Difficile d’imaginer cafouillage plus total de la part de la majorité républicaine au Congrès dans ses efforts pour « abolir et remplacer l’Obamacare ». Non pas que ce dérapage ait été entièrement imprévu. Cet échec n’est après tout qu’une nouvelle illustration, amplifiée par l’arrivée d’un président imprévisible à la Maison-Blanche, des profondes divisions qui agitent depuis des années le Parti républicain entre ses ultraconservateurs et son aile plus modérée.

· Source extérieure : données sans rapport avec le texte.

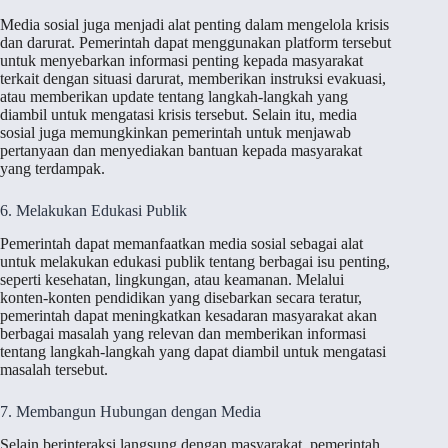
Media sosial juga menjadi alat penting dalam mengelola krisis
dan darurat. Pemerintah dapat menggunakan platform tersebut
untuk menyebarkan informasi penting kepada masyarakat
terkait dengan situasi darurat, memberikan instruksi evakuasi,
atau memberikan update tentang langkah-langkah yang
diambil untuk mengatasi krisis tersebut. Selain itu, media
sosial juga memungkinkan pemerintah untuk menjawab
pertanyaan dan menyediakan bantuan kepada masyarakat
yang terdampak.
6. Melakukan Edukasi Publik
Pemerintah dapat memanfaatkan media sosial sebagai alat
untuk melakukan edukasi publik tentang berbagai isu penting,
seperti kesehatan, lingkungan, atau keamanan. Melalui
konten-konten pendidikan yang disebarkan secara teratur,
pemerintah dapat meningkatkan kesadaran masyarakat akan
berbagai masalah yang relevan dan memberikan informasi
tentang langkah-langkah yang dapat diambil untuk mengatasi
masalah tersebut.
7. Membangun Hubungan dengan Media
Selain berinteraksi langsung dengan masyarakat, pemerintah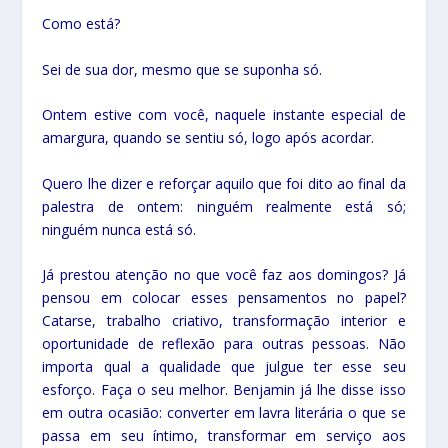
Como está?
Sei de sua dor, mesmo que se suponha só.
Ontem estive com você, naquele instante especial de
amargura, quando se sentiu só, logo após acordar.
Quero lhe dizer e reforçar aquilo que foi dito ao final da
palestra de ontem: ninguém realmente está só;
ninguém nunca está só.
Já prestou atenção no que você faz aos domingos? Já
pensou em colocar esses pensamentos no papel?
Catarse, trabalho criativo, transformação interior e
oportunidade de reflexão para outras pessoas. Não
importa qual a qualidade que julgue ter esse seu
esforço. Faça o seu melhor. Benjamin já lhe disse isso
em outra ocasião: converter em lavra literária o que se
passa em seu íntimo, transformar em serviço aos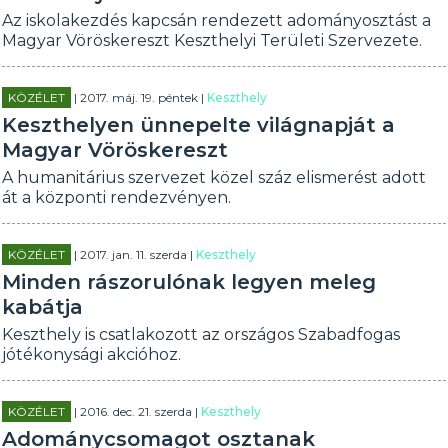
Az iskolakezdés kapcsán rendezett adományosztást a
Magyar Vöröskereszt Keszthelyi Területi Szervezete.
KÖZÉLET
| 2017. máj. 19. péntek |
Keszthely
Keszthelyen ünnepelte világnapját a
Magyar Vöröskereszt
A humanitárius szervezet közel száz elismerést adott
át a központi rendezvényen.
KÖZÉLET
| 2017. jan. 11. szerda |
Keszthely
Minden rászorulónak legyen meleg
kabátja
Keszthely is csatlakozott az országos Szabadfogas
jótékonysági akcióhoz.
KÖZÉLET
| 2016. dec. 21. szerda |
Keszthely
Adománycsomagot osztanak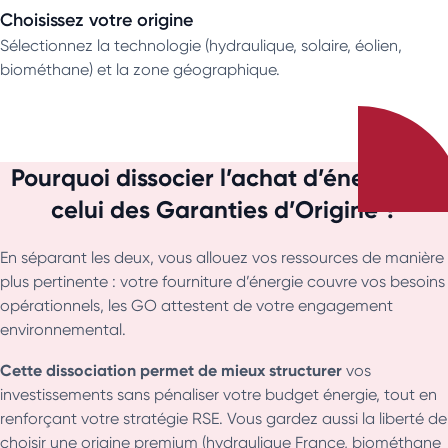
Choisissez votre origine
Sélectionnez la technologie (hydraulique, solaire, éolien,
biométhane) et la zone géographique.
Pourquoi dissocier l’achat d’énergie et
celui des Garanties d’Origine ?
En séparant les deux, vous allouez vos ressources de manière
plus pertinente : votre fourniture d’énergie couvre vos besoins
opérationnels, les GO attestent de votre engagement
environnemental.
Cette dissociation permet de mieux structurer
vos
investissements sans pénaliser votre budget énergie, tout en
renforçant votre stratégie RSE. Vous gardez aussi la liberté de
choisir une origine premium (hydraulique France, biométhane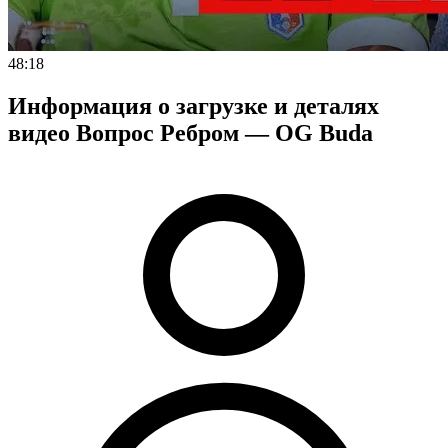
48:18
Информация о загрузке и деталях
видео Вопрос Ребром — OG Buda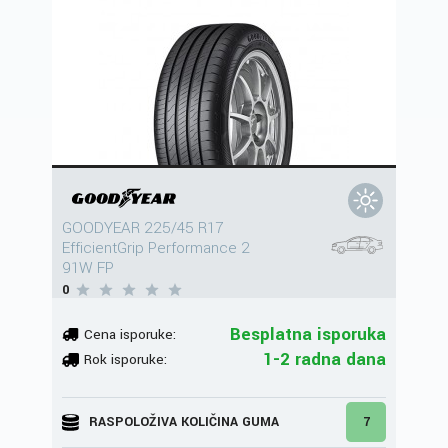
GOODYEAR 225/45 R17
EfficientGrip Performance 2
91W FP
0
Besplatna isporuka
Cena isporuke:
1-2 radna dana
Rok isporuke:
RASPOLOŽIVA KOLIČINA GUMA
7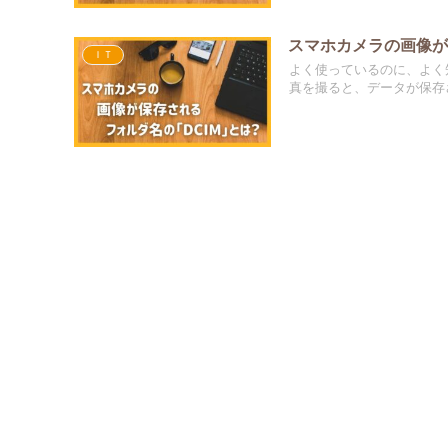
スマホカメラの画像が
ＩＴ
よく使っているのに、よく
真を撮ると、データが保存さ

Les républicains ont une première fois échoué à liquider la grande réforme votée sous Obama à la fin de juin, quand leur leader au Sénat, Mitch McConnell, constatant l’ampleur de la dissidence, a dû renoncer à tenir un vote. Un second revers a commencé à prendre forme vendredi dernier avec l’hospitalisation du sénateur John McCain, ce qui n’est évidemment pas sans ironie — M. McCain se trouvant à approuver le projet de démantèlement de l’Obamacare tout en disposant sûrement pour lui-même d’une excellente couverture d’assurance maladie… La déconfiture s’est confirmée lundi soir avec la défection de deux sénateurs additionnels, dont celui de l’Utah, Mike Lee, un homme pour qui les réductions d’impôt sont l’unique credo.

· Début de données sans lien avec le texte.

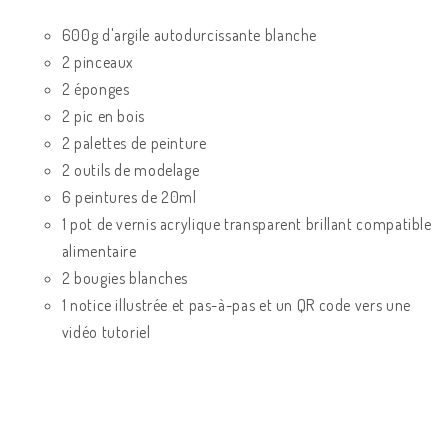
600g d'argile autodurcissante blanche
2 pinceaux
2 éponges
2 pic en bois
2 palettes de peinture
2 outils de modelage
6 peintures de 20ml
1 pot de vernis acrylique transparent brillant compatible
alimentaire
2 bougies blanches
1 notice illustrée et pas-à-pas et un QR code vers une
vidéo tutoriel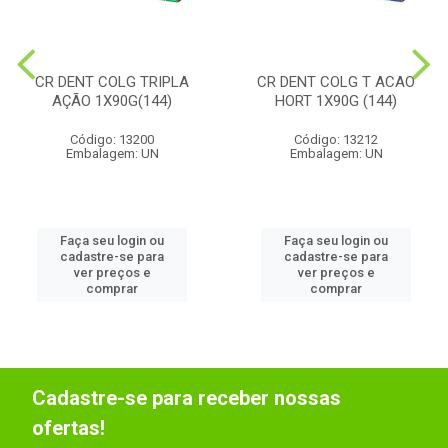
CR DENT COLG TRIPLA
CR DENT COLG T ACAO
AÇÃO 1X90G(144)
HORT 1X90G (144)
Código: 13200
Código: 13212
Embalagem: UN
Embalagem: UN
Faça seu login ou
Faça seu login ou
cadastre-se para
cadastre-se para
ver preços e
ver preços e
comprar
comprar
Cadastre-se para receber nossas
ofertas!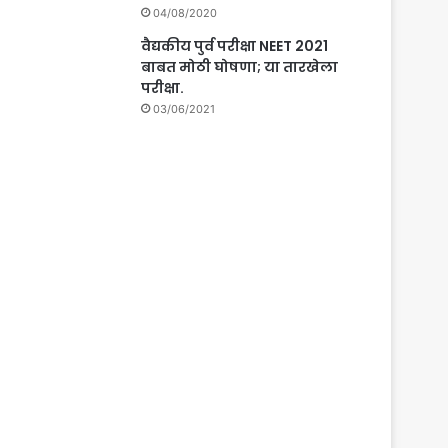
04/08/2020
वैद्यकीय पुर्व परीक्षा NEET 2021
बाबत मोठी घोषणा; या तारखेला
परीक्षा.
03/06/2021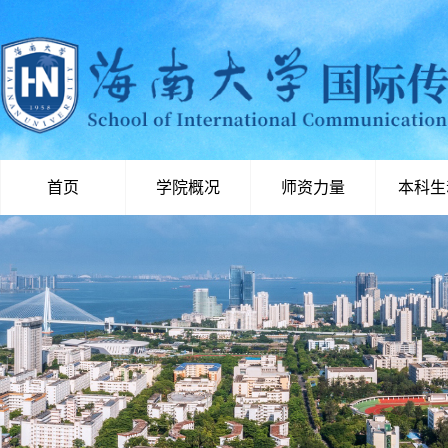
首页
学院概况
师资力量
本科生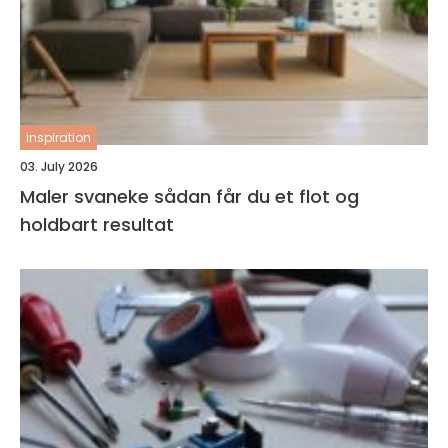
inspiration
03. July 2026
Maler svaneke sådan får du et flot og
holdbart resultat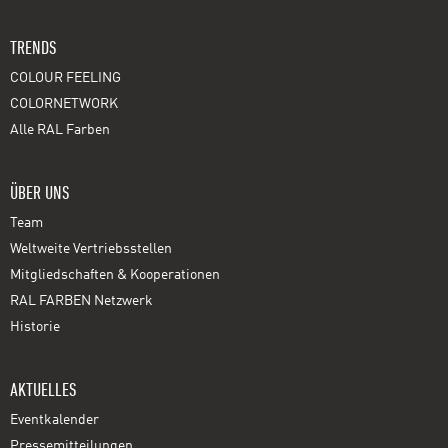
TRENDS
COLOUR FEELING
COLORNETWORK
Alle RAL Farben
ÜBER UNS
Team
Weltweite Vertriebsstellen
Mitgliedschaften & Kooperationen
RAL FARBEN Netzwerk
Historie
AKTUELLES
Eventkalender
Pressemitteilungen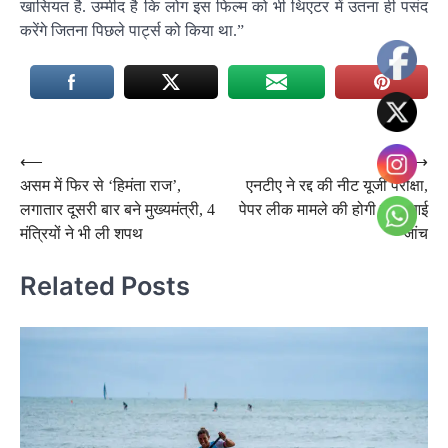
खासियत है. उम्मीद है कि लोग इस फिल्म को भी थिएटर में उतना ही पसंद
करेंगे जितना पिछले पार्ट्स को किया था.”
Post
⟵
⟶
असम में फिर से ‘हिमंता राज’,
एनटीए ने रद्द की नीट यूजी परीक्षा,
navigation
लगातार दूसरी बार बने मुख्यमंत्री, 4
पेपर लीक मामले की होगी सीबीआई
मंत्रियों ने भी ली शपथ
जांच
Related Posts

L’abrogation de la réforme devait être chose faite dans les toutes premières semaines de la nouvelle présidence. Il est vite devenu évident que M. Trump parlait à tort et à travers et qu’à défaire l’Obamacare, les quelque 20 millions d’Américains qui, grâce à cette réforme, étaient dorénavant en mesure de se procurer une assurance maladie à un coût plus raisonnable risquaient de se retrouver sans couverture.

Mardi, M. Trump, l’air résigné, a fait des déclarations toutes plus irresponsables les unes que les autres, poussant notamment l’imprévoyance jusqu’à recommander aux républicains d’abroger tout de suite l’Obamacare en remettant à plus tard l’adoption d’une loi de remplacement. Une avenue que plusieurs sénateurs ont rejetée sur le champ, conscients de sa bêtise comme des risques qu’elle faisait peser sur leur cote de popularité.

Jouant sur la fibre anti-interventionniste des Américains, les républicains auront réussi ces dernières années à convaincre un grand nombre d’entre eux que ce montage complexe qu’est l’Obamacare était inacceptable. Le temps a fini par contrecarrer cet argument, démontrant que la réforme jouait, malgré ses défauts, un rôle social utile.

Encore heureux que les républicains soient aussi divisés au Congrès. Certes, la confusion ambiante angoisse tous ces Américains qui craignent de perdre leur couverture. La bonne nouvelle, c’est que, les républicains se chamaillant, la réforme de M. Obama reste en vigueur.